Are You Willing to Commit?
For the past two years, Jeffrey Kullgren, MD, a research scientist from the VA Center for Clinical Management Research and assistant professor at University of Michigan Medical School, has been studying the effectiveness of using a pre-commitment strategy, which involves asking physicians to commit themselves to not order tests or treatments that are unwarranted for specific conditions, in supporting the implementation of Choosing Wisely® recommendations.
Funded by the Robert Wood Johnson Foundation, Dr. Kullgren’s first study ran from fall 2014 to spring 2015 and focused on pre-commitment among primary care providers at IHA, a large multispecialty group practice in Michigan. The intervention involved educating clinicians on the campaign followed by an option to commit to three Choosing Wisely recommendations: avoiding imaging for low back pain with no red flags, avoiding imaging for uncomplicated headache and not prescribing antibiotics for acute sinusitis. Participating physicians received reminders about their commitment and a Consumer Reports patient brochure right before they met with a patient with one of the pre-identified conditions.

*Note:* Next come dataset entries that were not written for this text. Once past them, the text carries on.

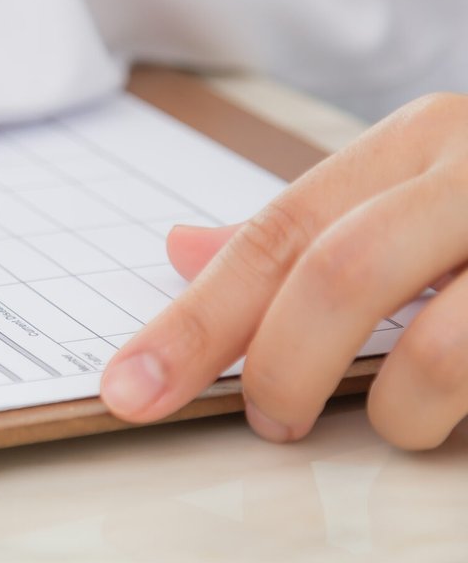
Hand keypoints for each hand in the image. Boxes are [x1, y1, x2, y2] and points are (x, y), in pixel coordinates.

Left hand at [100, 92, 467, 449]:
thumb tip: (177, 249)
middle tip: (268, 421)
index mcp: (424, 141)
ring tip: (405, 422)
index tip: (126, 390)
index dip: (191, 319)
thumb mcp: (418, 197)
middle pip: (336, 276)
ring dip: (399, 416)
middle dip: (280, 368)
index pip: (275, 235)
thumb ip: (312, 231)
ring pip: (440, 352)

“The goal is to change the environment in which clinicians make decisions,” Dr. Kullgren said. “The handout makes it easier to have conversations about services of questionable value and address patients’ concerns. We also sent clinicians weekly emails that linked to online communication skills-building modules to help them better navigate difficult conversations with patients.”
Dr. Kullgren intends to publish full results from the study in the future, and initial findings show some promise that the intervention led to changes in ordering behavior and improved clinician communication with patients.

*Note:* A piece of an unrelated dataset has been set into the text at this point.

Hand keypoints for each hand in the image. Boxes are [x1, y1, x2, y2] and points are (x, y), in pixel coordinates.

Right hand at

“It showed that we can deliver this in a large private practice, which is similar to clinical environments around the country,” he said. “We wanted to demonstrate the acceptability and feasibility of this in real-world practice.”
Dr. Kullgren recently received a grant from the Donaghue Foundation for another study that he plans to launch next year. Currently in the planning stages, the project will engage primary care and specialist physicians from IHA and the University of Michigan Health System. Clinicians participating in the project will select which Choosing Wisely recommendations to focus on, informed by ordering data and clinician conversations about which recommendations to prioritize. The pre-commitment will take place in a group of peers, and posters will be hung to highlight the group’s commitment.
To explore ways for patients to be better informed and active participants in conversations aimed at reducing unnecessary care, the project proposes to also share educational materials with patients in advance of their appointments. Dr. Kullgren said the goal is not only to track quantitative results to compare ordering behavior before and after the intervention, but also to collect qualitative data on how the intervention might change clinicians’ and patients’ experiences.
“Clinicians were trained to deliver many tests and procedures that are now identified through the Choosing Wisely campaign as low value,” Dr. Kullgren said. “We want to help those clinicians do the right thing consistently while preserving their autonomy. We’re hoping to create a blueprint that other health systems can use to engage in similar work to address overuse.”